--- Start of WORKING DATA ---

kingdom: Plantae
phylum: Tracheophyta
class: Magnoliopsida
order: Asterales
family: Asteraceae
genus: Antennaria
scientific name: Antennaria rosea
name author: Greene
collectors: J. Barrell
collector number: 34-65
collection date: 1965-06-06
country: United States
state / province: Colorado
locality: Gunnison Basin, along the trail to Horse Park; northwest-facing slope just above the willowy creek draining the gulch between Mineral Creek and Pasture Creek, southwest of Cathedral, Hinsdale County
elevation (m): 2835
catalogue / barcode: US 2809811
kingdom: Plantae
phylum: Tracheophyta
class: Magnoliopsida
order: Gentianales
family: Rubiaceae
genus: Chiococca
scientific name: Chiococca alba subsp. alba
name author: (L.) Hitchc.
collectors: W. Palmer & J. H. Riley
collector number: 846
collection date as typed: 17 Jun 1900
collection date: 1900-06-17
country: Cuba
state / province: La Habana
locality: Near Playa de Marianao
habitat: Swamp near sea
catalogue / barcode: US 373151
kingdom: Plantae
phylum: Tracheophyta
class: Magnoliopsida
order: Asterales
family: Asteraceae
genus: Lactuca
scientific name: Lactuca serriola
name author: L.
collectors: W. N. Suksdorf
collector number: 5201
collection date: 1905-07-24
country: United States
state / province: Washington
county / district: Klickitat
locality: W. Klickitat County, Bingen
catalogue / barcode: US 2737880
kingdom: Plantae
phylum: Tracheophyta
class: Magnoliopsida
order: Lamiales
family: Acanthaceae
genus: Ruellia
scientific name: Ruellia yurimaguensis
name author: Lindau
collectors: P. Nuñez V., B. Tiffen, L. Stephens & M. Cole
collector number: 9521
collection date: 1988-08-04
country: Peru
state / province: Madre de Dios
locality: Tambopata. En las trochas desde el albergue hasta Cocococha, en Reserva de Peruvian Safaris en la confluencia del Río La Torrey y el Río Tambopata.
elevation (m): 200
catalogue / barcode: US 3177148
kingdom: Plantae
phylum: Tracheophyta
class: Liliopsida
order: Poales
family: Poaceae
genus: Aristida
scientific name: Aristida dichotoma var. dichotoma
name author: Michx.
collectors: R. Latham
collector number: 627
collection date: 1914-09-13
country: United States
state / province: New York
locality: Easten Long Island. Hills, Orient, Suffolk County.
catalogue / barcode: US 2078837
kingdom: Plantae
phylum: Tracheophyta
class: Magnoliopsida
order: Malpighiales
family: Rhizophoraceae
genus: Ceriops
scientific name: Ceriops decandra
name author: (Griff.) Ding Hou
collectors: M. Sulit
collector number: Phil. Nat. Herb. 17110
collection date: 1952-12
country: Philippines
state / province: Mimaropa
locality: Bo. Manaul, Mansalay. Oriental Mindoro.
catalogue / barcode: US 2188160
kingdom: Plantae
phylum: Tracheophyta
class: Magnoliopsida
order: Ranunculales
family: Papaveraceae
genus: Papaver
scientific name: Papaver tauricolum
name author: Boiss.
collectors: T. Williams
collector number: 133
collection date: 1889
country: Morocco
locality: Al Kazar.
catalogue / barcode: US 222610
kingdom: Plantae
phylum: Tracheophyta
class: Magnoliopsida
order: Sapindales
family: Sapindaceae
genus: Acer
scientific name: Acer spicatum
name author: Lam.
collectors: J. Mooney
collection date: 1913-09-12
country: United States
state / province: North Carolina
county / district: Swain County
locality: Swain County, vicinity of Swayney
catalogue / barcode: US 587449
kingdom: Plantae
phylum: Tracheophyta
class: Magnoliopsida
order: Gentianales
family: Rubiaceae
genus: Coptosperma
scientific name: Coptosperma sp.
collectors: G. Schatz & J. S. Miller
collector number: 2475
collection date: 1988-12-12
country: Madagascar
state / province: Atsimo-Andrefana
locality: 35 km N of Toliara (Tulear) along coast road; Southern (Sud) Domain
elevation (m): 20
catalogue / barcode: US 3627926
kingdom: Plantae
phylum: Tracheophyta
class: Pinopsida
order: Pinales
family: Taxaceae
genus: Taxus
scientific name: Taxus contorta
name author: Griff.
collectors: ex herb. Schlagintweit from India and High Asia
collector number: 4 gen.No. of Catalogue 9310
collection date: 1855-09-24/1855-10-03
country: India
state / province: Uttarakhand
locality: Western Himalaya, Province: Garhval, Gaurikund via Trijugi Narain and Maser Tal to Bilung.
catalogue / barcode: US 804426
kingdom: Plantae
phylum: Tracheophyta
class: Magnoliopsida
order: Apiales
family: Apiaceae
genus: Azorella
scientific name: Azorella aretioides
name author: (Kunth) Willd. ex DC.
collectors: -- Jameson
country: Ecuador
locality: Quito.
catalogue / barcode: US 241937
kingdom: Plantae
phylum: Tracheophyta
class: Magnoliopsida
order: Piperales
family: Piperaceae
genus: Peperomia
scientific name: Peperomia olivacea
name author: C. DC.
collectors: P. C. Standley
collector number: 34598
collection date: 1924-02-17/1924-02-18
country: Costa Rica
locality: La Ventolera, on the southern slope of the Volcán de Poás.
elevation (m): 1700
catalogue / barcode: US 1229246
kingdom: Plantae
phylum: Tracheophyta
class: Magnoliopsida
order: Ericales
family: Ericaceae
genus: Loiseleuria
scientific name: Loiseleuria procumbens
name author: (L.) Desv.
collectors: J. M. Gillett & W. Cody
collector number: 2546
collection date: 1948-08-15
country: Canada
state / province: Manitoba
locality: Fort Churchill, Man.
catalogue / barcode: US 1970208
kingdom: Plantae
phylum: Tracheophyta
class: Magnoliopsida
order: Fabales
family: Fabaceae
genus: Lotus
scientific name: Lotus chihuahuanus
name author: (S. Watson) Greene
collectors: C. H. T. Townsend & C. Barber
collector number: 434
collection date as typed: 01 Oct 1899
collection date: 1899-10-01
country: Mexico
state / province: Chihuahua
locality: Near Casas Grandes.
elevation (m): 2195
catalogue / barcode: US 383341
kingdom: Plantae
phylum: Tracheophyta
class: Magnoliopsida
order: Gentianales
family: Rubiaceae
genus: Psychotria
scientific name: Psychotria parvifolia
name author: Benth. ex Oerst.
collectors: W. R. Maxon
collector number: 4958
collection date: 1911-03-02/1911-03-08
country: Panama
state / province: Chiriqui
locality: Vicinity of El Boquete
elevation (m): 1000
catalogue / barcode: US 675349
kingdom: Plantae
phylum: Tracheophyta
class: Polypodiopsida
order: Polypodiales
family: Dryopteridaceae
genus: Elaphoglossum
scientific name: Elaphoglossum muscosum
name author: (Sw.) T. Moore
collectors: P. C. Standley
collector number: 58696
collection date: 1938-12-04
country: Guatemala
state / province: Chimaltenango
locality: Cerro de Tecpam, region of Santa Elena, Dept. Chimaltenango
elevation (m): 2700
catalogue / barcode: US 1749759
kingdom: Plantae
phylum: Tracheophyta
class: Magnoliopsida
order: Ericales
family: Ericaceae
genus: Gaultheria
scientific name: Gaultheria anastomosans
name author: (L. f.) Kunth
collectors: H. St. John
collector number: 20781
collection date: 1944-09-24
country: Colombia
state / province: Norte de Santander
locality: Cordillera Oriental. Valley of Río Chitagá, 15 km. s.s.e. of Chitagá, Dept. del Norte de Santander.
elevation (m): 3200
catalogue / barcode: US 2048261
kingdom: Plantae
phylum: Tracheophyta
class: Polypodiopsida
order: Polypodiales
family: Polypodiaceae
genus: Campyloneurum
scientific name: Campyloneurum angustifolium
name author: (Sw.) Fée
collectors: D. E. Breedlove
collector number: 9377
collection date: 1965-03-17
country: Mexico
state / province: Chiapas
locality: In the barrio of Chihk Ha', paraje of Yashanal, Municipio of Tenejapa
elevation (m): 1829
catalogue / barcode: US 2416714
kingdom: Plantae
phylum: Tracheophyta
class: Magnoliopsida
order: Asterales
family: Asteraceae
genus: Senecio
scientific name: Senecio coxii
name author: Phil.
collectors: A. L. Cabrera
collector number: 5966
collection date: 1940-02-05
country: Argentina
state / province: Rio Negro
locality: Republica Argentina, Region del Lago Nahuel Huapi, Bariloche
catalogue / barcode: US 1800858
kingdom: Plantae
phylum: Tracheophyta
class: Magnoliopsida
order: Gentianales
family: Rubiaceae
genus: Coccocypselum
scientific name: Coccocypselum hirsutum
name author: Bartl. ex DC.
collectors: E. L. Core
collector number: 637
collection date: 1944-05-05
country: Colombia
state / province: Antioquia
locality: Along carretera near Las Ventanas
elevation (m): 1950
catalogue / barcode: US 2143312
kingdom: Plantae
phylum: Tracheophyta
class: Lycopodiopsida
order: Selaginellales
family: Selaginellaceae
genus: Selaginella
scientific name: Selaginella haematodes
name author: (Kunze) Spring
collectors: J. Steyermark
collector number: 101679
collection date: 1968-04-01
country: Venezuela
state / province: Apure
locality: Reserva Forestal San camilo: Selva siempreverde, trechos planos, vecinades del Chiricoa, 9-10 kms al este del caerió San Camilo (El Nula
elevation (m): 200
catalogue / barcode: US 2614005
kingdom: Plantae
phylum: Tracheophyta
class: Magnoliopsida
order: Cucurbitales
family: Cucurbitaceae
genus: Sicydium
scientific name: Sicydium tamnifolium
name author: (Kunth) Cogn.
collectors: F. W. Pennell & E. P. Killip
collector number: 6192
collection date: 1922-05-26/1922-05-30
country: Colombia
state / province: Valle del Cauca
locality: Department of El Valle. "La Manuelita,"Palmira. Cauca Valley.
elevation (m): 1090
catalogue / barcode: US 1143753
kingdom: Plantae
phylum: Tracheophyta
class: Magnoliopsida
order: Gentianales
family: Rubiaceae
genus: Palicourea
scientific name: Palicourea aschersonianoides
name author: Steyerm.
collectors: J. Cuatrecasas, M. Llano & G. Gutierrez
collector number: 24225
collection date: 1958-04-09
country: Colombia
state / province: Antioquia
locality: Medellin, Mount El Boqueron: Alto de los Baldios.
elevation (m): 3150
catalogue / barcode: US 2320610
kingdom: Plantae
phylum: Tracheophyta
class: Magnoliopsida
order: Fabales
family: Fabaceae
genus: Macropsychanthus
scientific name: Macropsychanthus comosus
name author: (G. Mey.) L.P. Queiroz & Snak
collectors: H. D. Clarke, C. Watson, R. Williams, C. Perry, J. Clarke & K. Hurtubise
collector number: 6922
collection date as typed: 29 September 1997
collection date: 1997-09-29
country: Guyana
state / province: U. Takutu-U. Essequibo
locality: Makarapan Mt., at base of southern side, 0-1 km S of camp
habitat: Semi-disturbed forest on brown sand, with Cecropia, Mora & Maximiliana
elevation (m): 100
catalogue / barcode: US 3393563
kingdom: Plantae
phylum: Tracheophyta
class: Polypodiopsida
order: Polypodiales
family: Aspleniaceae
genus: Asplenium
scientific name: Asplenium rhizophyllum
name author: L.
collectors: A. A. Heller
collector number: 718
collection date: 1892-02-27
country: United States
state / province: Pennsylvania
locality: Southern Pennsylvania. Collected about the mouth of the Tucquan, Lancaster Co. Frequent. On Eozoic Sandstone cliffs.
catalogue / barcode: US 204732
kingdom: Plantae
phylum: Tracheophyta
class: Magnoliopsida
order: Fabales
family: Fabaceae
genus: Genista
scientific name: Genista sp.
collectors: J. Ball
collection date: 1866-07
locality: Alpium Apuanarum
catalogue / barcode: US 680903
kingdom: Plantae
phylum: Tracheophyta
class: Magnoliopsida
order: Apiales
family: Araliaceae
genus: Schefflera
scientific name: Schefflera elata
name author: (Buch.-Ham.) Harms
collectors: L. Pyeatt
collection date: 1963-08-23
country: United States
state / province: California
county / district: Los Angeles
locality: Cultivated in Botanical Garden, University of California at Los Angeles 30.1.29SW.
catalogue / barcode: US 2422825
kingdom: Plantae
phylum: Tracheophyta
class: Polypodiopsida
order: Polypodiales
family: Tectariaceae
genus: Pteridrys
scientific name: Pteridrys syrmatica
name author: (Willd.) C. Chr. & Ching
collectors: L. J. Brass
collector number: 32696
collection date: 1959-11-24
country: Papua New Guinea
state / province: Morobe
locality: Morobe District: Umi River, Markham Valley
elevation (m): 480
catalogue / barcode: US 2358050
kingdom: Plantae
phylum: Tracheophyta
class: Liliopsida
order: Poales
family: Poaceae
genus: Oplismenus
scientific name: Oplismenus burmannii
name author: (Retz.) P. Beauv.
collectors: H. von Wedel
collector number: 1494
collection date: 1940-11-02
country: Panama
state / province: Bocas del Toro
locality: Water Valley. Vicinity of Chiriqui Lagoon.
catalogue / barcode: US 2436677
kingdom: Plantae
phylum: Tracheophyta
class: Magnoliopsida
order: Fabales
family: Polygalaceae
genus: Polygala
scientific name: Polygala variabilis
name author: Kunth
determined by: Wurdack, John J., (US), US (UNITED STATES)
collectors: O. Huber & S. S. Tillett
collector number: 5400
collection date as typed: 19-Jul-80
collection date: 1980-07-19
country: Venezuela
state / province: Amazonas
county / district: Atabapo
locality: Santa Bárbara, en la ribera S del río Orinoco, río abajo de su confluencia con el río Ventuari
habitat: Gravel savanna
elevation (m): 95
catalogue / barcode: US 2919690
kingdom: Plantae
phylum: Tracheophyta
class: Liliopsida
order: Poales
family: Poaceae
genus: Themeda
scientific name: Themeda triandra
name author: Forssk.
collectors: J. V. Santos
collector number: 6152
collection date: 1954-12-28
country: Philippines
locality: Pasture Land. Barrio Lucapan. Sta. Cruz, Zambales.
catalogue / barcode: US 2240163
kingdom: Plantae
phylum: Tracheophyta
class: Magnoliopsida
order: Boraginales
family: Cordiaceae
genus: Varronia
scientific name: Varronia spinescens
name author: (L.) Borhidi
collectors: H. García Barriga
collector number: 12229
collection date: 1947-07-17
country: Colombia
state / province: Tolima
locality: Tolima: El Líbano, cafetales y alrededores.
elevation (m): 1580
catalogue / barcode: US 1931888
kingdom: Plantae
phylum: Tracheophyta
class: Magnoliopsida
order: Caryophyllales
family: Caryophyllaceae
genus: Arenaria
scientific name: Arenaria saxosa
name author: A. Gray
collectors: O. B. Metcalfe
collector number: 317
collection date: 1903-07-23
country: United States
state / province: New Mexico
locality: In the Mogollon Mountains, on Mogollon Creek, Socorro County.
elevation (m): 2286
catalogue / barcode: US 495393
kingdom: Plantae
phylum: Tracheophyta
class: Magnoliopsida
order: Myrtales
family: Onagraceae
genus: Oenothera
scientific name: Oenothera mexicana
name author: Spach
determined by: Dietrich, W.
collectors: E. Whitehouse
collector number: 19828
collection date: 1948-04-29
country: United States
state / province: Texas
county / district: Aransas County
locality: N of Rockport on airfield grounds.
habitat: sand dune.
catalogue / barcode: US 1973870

--- End of WORKING DATA ---

** GOAL OF THE EXERCISE **
Put the lines above into a JSON list of strings, one string per line and no blank lines. Begin at the line that contains "locality: Reserva Forestal" and stop after the line that contains "genus: Macropsychanthus".

** WRITTEN SOLUTION **
[
  "locality: Reserva Forestal San camilo: Selva siempreverde, trechos planos, vecinades del Chiricoa, 9-10 kms al este del caerió San Camilo (El Nula",
  "elevation (m): 200",
  "catalogue / barcode: US 2614005",
  "kingdom: Plantae",
  "phylum: Tracheophyta",
  "class: Magnoliopsida",
  "order: Cucurbitales",
  "family: Cucurbitaceae",
  "genus: Sicydium",
  "scientific name: Sicydium tamnifolium",
  "name author: (Kunth) Cogn.",
  "collectors: F. W. Pennell & E. P. Killip",
  "collector number: 6192",
  "collection date: 1922-05-26/1922-05-30",
  "country: Colombia",
  "state / province: Valle del Cauca",
  "locality: Department of El Valle. \"La Manuelita,\"Palmira. Cauca Valley.",
  "elevation (m): 1090",
  "catalogue / barcode: US 1143753",
  "kingdom: Plantae",
  "phylum: Tracheophyta",
  "class: Magnoliopsida",
  "order: Gentianales",
  "family: Rubiaceae",
  "genus: Palicourea",
  "scientific name: Palicourea aschersonianoides",
  "name author: Steyerm.",
  "collectors: J. Cuatrecasas, M. Llano & G. Gutierrez",
  "collector number: 24225",
  "collection date: 1958-04-09",
  "country: Colombia",
  "state / province: Antioquia",
  "locality: Medellin, Mount El Boqueron: Alto de los Baldios.",
  "elevation (m): 3150",
  "catalogue / barcode: US 2320610",
  "kingdom: Plantae",
  "phylum: Tracheophyta",
  "class: Magnoliopsida",
  "order: Fabales",
  "family: Fabaceae",
  "genus: Macropsychanthus"
]